This blog has been dealing with the chat bot topic frequently. We have written about how to build a chatbot using a bot development framework, how to create a chatbot user interface, paying special attention to the conversation flow and language, and even about handing over chatbots built on a specific chatbot platform.
An actual case of building a chatbot was still to be written. In this post, we’ll show how Onix team made one for Telegram and Facebook messenger. Since the demo project included work with an image object detection API, we’ll dedicate the first chapter to image processing/object detection. The second will tell about Dogbi, Onix’ object detection app. If you’re interested in building a chatbot in Python using object recognition, we hope it will be useful.
The technology is related to image processing and computer vision and is used in face detection and recognition, video object co-segmentation, and similar tasks. It deals with detecting instances of objects of a certain class in digital images or videos. All items in a class have particular features and an input image can be compared with a specific object model. For example, shape-based object detection uses the items’ similar shapes to classify them.
Object detection methods are based on either machine learning or deep learning. The ML-based approach defines the class’ features and eventually uses a support vector machine or other techniques for the classification. Deep learning techniques can detect an object in an image without specifically defining the features. They are typically based on convolutional neural networks.

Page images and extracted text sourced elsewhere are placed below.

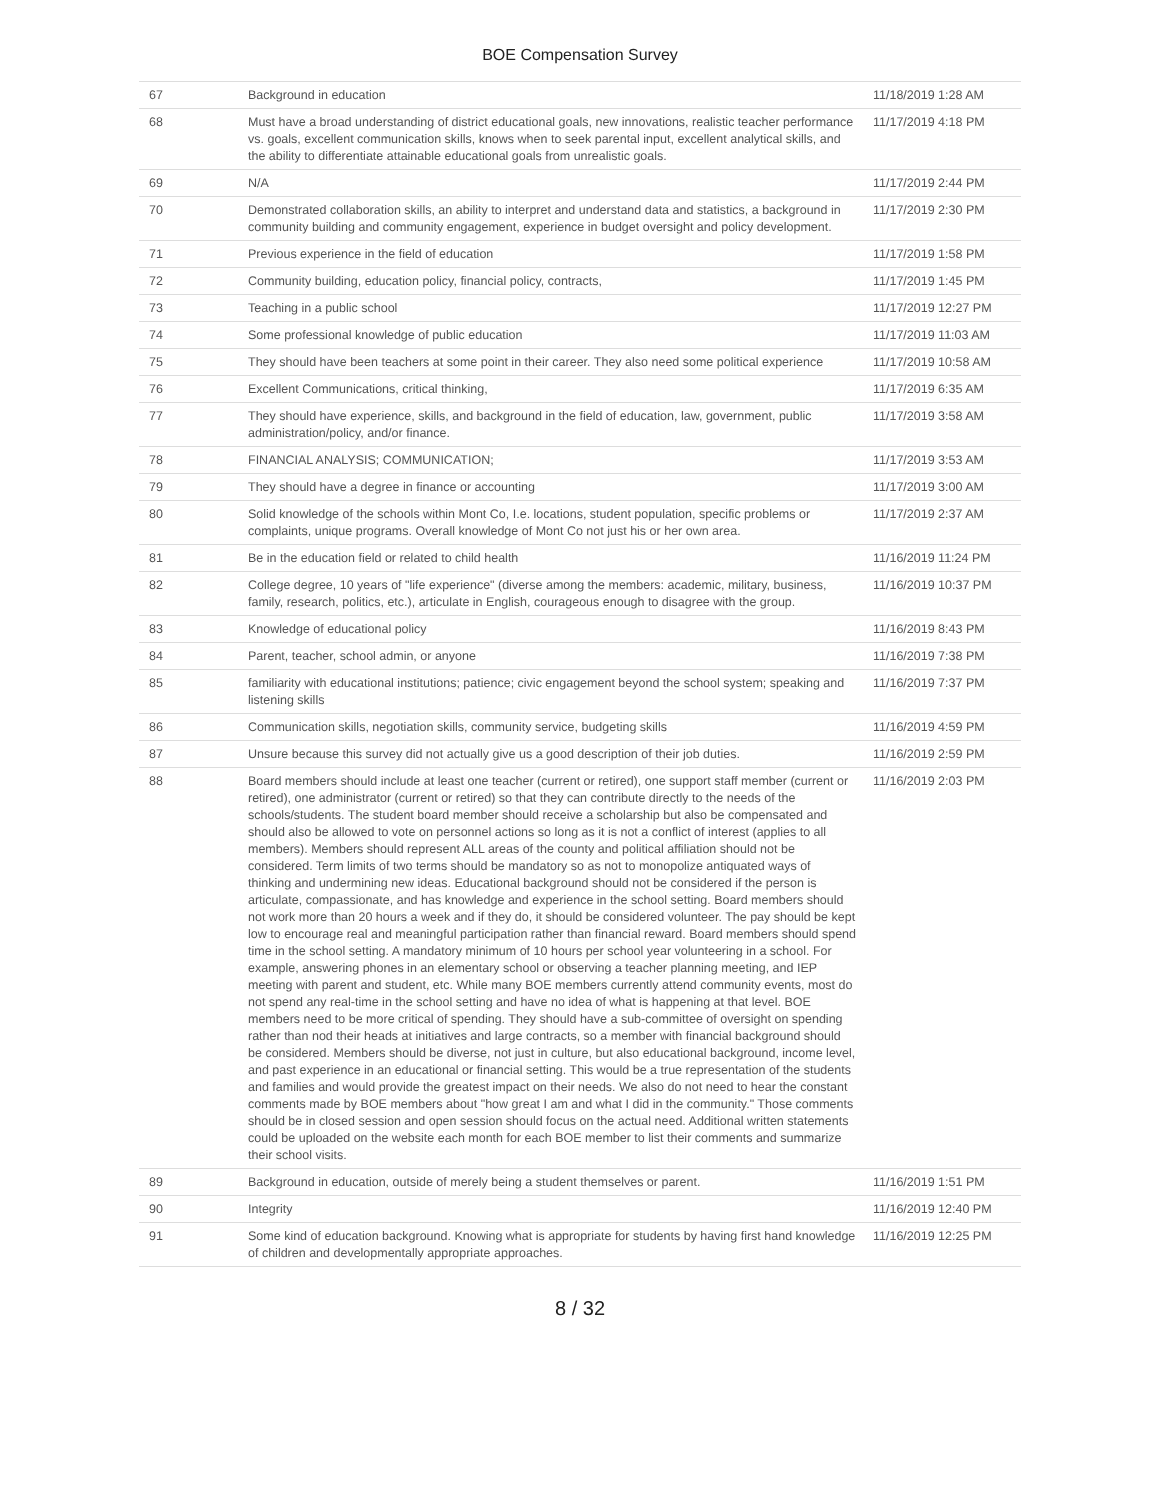BOE Compensation Survey
| 67 | Background in education | 11/18/2019 1:28 AM |
| 68 | Must have a broad understanding of district educational goals, new innovations, realistic teacher performance vs. goals, excellent communication skills, knows when to seek parental input, excellent analytical skills, and the ability to differentiate attainable educational goals from unrealistic goals. | 11/17/2019 4:18 PM |
| 69 | N/A | 11/17/2019 2:44 PM |
| 70 | Demonstrated collaboration skills, an ability to interpret and understand data and statistics, a background in community building and community engagement, experience in budget oversight and policy development. | 11/17/2019 2:30 PM |
| 71 | Previous experience in the field of education | 11/17/2019 1:58 PM |
| 72 | Community building, education policy, financial policy, contracts, | 11/17/2019 1:45 PM |
| 73 | Teaching in a public school | 11/17/2019 12:27 PM |
| 74 | Some professional knowledge of public education | 11/17/2019 11:03 AM |
| 75 | They should have been teachers at some point in their career. They also need some political experience | 11/17/2019 10:58 AM |
| 76 | Excellent Communications, critical thinking, | 11/17/2019 6:35 AM |
| 77 | They should have experience, skills, and background in the field of education, law, government, public administration/policy, and/or finance. | 11/17/2019 3:58 AM |
| 78 | FINANCIAL ANALYSIS; COMMUNICATION; | 11/17/2019 3:53 AM |
| 79 | They should have a degree in finance or accounting | 11/17/2019 3:00 AM |
| 80 | Solid knowledge of the schools within Mont Co, I.e. locations, student population, specific problems or complaints, unique programs. Overall knowledge of Mont Co not just his or her own area. | 11/17/2019 2:37 AM |
| 81 | Be in the education field or related to child health | 11/16/2019 11:24 PM |
| 82 | College degree, 10 years of "life experience" (diverse among the members: academic, military, business, family, research, politics, etc.), articulate in English, courageous enough to disagree with the group. | 11/16/2019 10:37 PM |
| 83 | Knowledge of educational policy | 11/16/2019 8:43 PM |
| 84 | Parent, teacher, school admin, or anyone | 11/16/2019 7:38 PM |
| 85 | familiarity with educational institutions; patience; civic engagement beyond the school system; speaking and listening skills | 11/16/2019 7:37 PM |
| 86 | Communication skills, negotiation skills, community service, budgeting skills | 11/16/2019 4:59 PM |
| 87 | Unsure because this survey did not actually give us a good description of their job duties. | 11/16/2019 2:59 PM |
| 88 | Board members should include at least one teacher (current or retired), one support staff member (current or retired), one administrator (current or retired) so that they can contribute directly to the needs of the schools/students. The student board member should receive a scholarship but also be compensated and should also be allowed to vote on personnel actions so long as it is not a conflict of interest (applies to all members). Members should represent ALL areas of the county and political affiliation should not be considered. Term limits of two terms should be mandatory so as not to monopolize antiquated ways of thinking and undermining new ideas. Educational background should not be considered if the person is articulate, compassionate, and has knowledge and experience in the school setting. Board members should not work more than 20 hours a week and if they do, it should be considered volunteer. The pay should be kept low to encourage real and meaningful participation rather than financial reward. Board members should spend time in the school setting. A mandatory minimum of 10 hours per school year volunteering in a school. For example, answering phones in an elementary school or observing a teacher planning meeting, and IEP meeting with parent and student, etc. While many BOE members currently attend community events, most do not spend any real-time in the school setting and have no idea of what is happening at that level. BOE members need to be more critical of spending. They should have a sub-committee of oversight on spending rather than nod their heads at initiatives and large contracts, so a member with financial background should be considered. Members should be diverse, not just in culture, but also educational background, income level, and past experience in an educational or financial setting. This would be a true representation of the students and families and would provide the greatest impact on their needs. We also do not need to hear the constant comments made by BOE members about "how great I am and what I did in the community." Those comments should be in closed session and open session should focus on the actual need. Additional written statements could be uploaded on the website each month for each BOE member to list their comments and summarize their school visits. | 11/16/2019 2:03 PM |
| 89 | Background in education, outside of merely being a student themselves or parent. | 11/16/2019 1:51 PM |
| 90 | Integrity | 11/16/2019 12:40 PM |
| 91 | Some kind of education background. Knowing what is appropriate for students by having first hand knowledge of children and developmentally appropriate approaches. | 11/16/2019 12:25 PM |
8 / 32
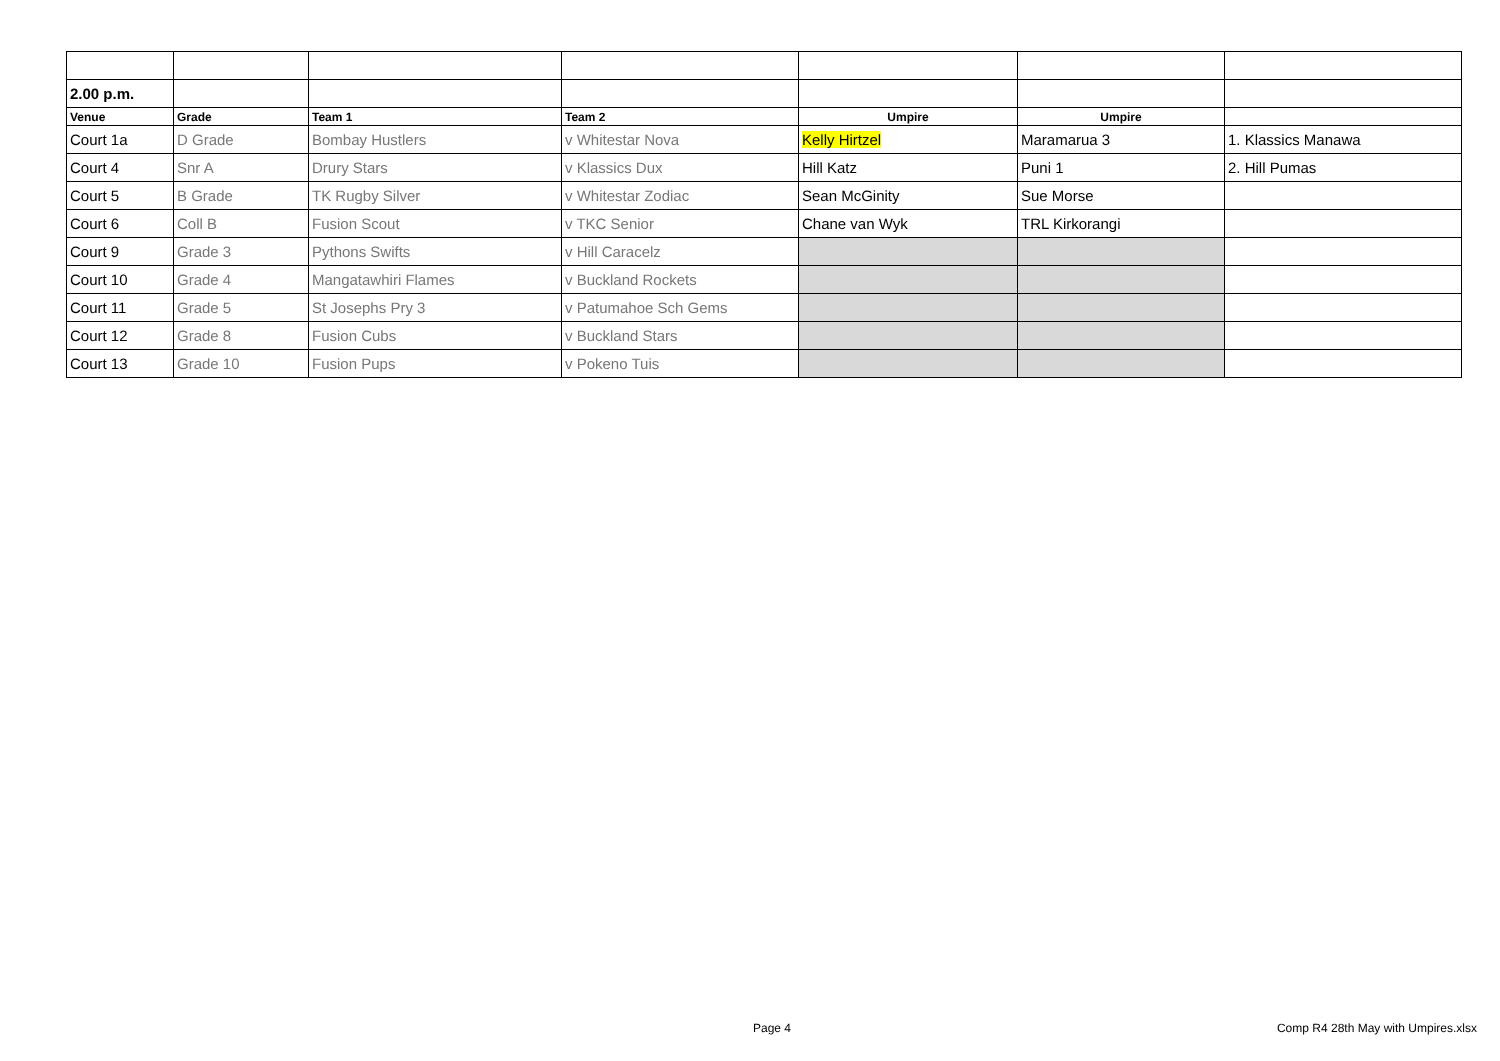| 2.00 p.m. | | | | | | |
| Venue | Grade | Team 1 | Team 2 | Umpire | Umpire | |
| Court 1a | D Grade | Bombay Hustlers | v Whitestar Nova | Kelly Hirtzel | Maramarua 3 | 1. Klassics Manawa |
| Court 4 | Snr A | Drury Stars | v Klassics Dux | Hill Katz | Puni 1 | 2. Hill Pumas |
| Court 5 | B Grade | TK Rugby Silver | v Whitestar Zodiac | Sean McGinity | Sue Morse | |
| Court 6 | Coll B | Fusion Scout | v TKC Senior | Chane van Wyk | TRL Kirkorangi | |
| Court 9 | Grade 3 | Pythons Swifts | v Hill Caracelz | | | |
| Court 10 | Grade 4 | Mangatawhiri Flames | v Buckland Rockets | | | |
| Court 11 | Grade 5 | St Josephs Pry 3 | v Patumahoe Sch Gems | | | |
| Court 12 | Grade 8 | Fusion Cubs | v Buckland Stars | | | |
| Court 13 | Grade 10 | Fusion Pups | v Pokeno Tuis | | | |
Page 4
Comp R4 28th May with Umpires.xlsx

In the project mentioned above, Onix team utilized TensorFlow Object Detection API. It’s a research library whose object detectors follow the deep learning approach. The API empowers developers to build, train, and deploy object detection models for various uses.
The creation of an object detection application starts with assembling a dataset, a collection of images with labels. ImageNet is a valuable service for machine learning and object recognition projects. Moreover, it provides a solution for another need - the bounding box necessary for specifying the location of the object in each image.
Alternatively, use the open-source LabelImg or other tools. Whatever you choose, it must provide you with a folder with .jpg (data)images and .xml (label)file. The latter are eventually converted to .csv format.
If you wish to avoid training an object detection model from scratch for weeks, with a high-end graphics processing unit, use one of available pre-trained models. Choose one, download it, and retrain with your custom dataset, replacing that model’s classes with yours. When you stop TensorFlow training, you can export the latest checkpoint file to a graph file and perform live inference with it.
The resulting model can be used in many ways, e.g., for building a real-time iOS object recognition application or, converted to TensorFlow Lite format, for building an app for Android. Onix team utilized it for a chatbot whose description follows.
The goal was to create a chatbot app which can identify dog breeds using a photo. The user sends a photo of a dog, and Dogbi analyzes the image and responds with an estimate of similarity. The input image is not necessarily a picture of a dog only, and the system’s task is twofold:
1) detect a dog in a picture;
2) guess the breed of the dog using the available knowledge.
Dogbi is using a pre-trained model for dog breeds recognition. The team took advantage of the TensorFlow model and ready-made instructions. (Here you can find the scripts and data for reproducing the breed classification model training, analysis, and inference.) The bot API is written in Python.
You basically have to download the Inception model (a deep neural network pre-trained by Google) and the Stanford Dogs dataset. The latter is using 20K images of 120 dog breeds with class labels and bounding boxes from ImageNet to facilitate a fine-grained image classification.
NB: Assuming that the accuracy of a trained object detection model is directly proportional to the number of images, the team initially used 2-5K images for each dog breed. The dataset was downloaded with a script crawling large sets on ImageNet. It was validating, converting, and changing the file sizes for some ten hours. Surprisingly, a model handling a smaller dataset (100-200 images per breed) turned out to work way better. The result may depend on the dataset quality and the weights in the model.
On top of the Inception model, you have to build a dog breed classification neural network model, train it, and then freeze. The duration depends on the depth of your model and number of epochs. A CSV file with predicted vs. actual breed should be used to analyze precision on the training data. The frozen model is used to classify an image either available on the filesystem or downloadable as an HTTP resource.
The frozen model is ready to be used for image classification tasks. The project can be dockerized with premade docker-compose and .dockerfile. There’s a Docker file in our repository to build the Docker image and run the application.
Here’s how you can build a chatbot for Telegram on your own:
That's it! Dogbi is running in a Docker container on your server!
The function and the model used in Dogbi are simple, but don’t think the technology can be used only to analyze photos or create chatbots. Object detection using Python can recognize foods or work in a system that tells what it sees in real time, to name a few.
Object detection has been used for vehicle detection, security systems, and self-driving cars. The use cases should be extended to image segmentation and distance estimation soon. Real-time object recognition on the camera screen (e.g., to help visually impaired individuals) and more challenging applications and goals lay ahead.